1.) New companies tend to work backwards from a broad vision/goal of what they want to be, what problems their solutions will address, and who their ideal customers will be.
2.) Having a vision doesn't automatically engender uniquely and substantially valuable solutions- i.e., the kinds of solutions with enough market value to support the vision.
3.) Creating substantially unique and valuable solutions is difficult and requires inventive thinking for dissolving and/or circumventing the contradictions (C) that arise when one attempts to take a problem-solving step (S). E.g., "I can make the user experience markedly better with a patented new hardware interface "S", but it will require the application of new, unstable, fault-prone technology "C" on the back-end..."

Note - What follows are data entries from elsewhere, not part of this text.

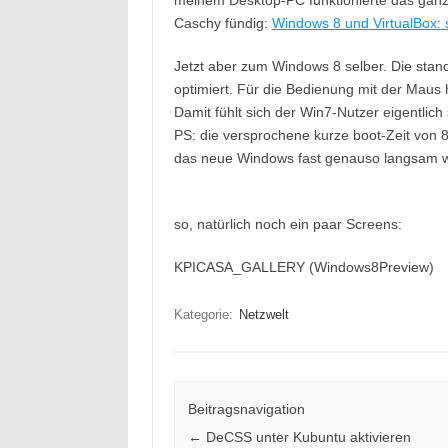
meinem Desktop-PC funktionierte das ganze
Caschy fündig:
Windows 8 und VirtualBox: s
Jetzt aber zum Windows 8 selber. Die stan
optimiert. Für die Bedienung mit der Maus 
Damit fühlt sich der Win7-Nutzer eigentlich
PS: die versprochene kurze boot-Zeit von 8s
das neue Windows fast genauso langsam w
so, natürlich noch ein paar Screens:
KPICASA_GALLERY (Windows8Preview)
Kategorie:
Netzwelt
Beitragsnavigation
←
DeCSS unter Kubuntu aktivieren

Some contradictions are insurmountable, others require better talent or other resources to enable their resolution. To ignore or deny the contradictions is to settle with a faulty, incomplete, or inadequate product or solution. A really important point, I think, is that contradictions can arise in the business model itself. These need to be addressed as well and herein lies a common challenge of hubris at the strategic management level. Oversights and denials of contradictions can add up to drag down product and financial performance.
4.) Innovation Management Methodology*Creative Talent*Insight Channels = the required mix for exploiting productive, inventive thinking and hence bringing uniquely valuable solutions to market.
5.) If an organization puts its head too far down, chasing a vision without the right Innovation mix factors, then it is not giving itself a good chance at succeeding in its quest.